┌────────

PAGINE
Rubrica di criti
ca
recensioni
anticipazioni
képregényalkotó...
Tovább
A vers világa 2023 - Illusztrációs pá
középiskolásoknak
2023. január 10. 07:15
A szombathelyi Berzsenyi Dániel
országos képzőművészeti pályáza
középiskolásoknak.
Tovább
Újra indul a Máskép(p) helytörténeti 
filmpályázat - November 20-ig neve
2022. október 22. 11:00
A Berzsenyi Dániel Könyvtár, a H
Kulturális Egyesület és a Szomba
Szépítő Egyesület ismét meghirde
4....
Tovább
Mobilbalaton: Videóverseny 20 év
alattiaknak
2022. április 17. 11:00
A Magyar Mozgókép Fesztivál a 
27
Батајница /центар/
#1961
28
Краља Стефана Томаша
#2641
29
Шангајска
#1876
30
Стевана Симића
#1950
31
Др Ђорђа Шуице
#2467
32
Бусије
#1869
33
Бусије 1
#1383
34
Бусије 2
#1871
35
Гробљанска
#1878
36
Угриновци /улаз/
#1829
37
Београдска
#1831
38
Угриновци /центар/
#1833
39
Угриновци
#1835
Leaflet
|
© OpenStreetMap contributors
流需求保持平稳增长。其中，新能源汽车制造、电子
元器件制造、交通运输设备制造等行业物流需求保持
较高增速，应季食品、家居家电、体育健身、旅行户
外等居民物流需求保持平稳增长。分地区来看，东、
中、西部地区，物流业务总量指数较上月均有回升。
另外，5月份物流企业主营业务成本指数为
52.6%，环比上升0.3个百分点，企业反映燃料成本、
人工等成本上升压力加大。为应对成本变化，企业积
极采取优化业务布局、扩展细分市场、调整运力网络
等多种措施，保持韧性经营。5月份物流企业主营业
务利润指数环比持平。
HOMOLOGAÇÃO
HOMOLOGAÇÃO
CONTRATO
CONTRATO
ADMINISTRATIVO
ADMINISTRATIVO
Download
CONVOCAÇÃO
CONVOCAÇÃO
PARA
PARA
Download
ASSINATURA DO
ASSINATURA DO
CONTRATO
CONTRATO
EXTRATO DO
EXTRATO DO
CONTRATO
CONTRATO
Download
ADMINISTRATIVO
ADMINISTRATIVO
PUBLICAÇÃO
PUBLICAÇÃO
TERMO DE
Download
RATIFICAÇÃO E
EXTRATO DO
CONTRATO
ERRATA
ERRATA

└────────

■ Exercise goal: Only the lines from the one with "Угриновци /улаз/" through the end of the data belong in the answer, each reproduced exactly.

■ Exercise answer:
Угриновци /улаз/
#1829
37
Београдска
#1831
38
Угриновци /центар/
#1833
39
Угриновци
#1835
Leaflet
|
© OpenStreetMap contributors
流需求保持平稳增长。其中，新能源汽车制造、电子
元器件制造、交通运输设备制造等行业物流需求保持
较高增速，应季食品、家居家电、体育健身、旅行户
外等居民物流需求保持平稳增长。分地区来看，东、
中、西部地区，物流业务总量指数较上月均有回升。
另外，5月份物流企业主营业务成本指数为
52.6%，环比上升0.3个百分点，企业反映燃料成本、
人工等成本上升压力加大。为应对成本变化，企业积
极采取优化业务布局、扩展细分市场、调整运力网络
等多种措施，保持韧性经营。5月份物流企业主营业
务利润指数环比持平。
HOMOLOGAÇÃO
HOMOLOGAÇÃO
CONTRATO
CONTRATO
ADMINISTRATIVO
ADMINISTRATIVO
Download
CONVOCAÇÃO
CONVOCAÇÃO
PARA
PARA
Download
ASSINATURA DO
ASSINATURA DO
CONTRATO
CONTRATO
EXTRATO DO
EXTRATO DO
CONTRATO
CONTRATO
Download
ADMINISTRATIVO
ADMINISTRATIVO
PUBLICAÇÃO
PUBLICAÇÃO
TERMO DE
Download
RATIFICAÇÃO E
EXTRATO DO
CONTRATO
ERRATA
ERRATA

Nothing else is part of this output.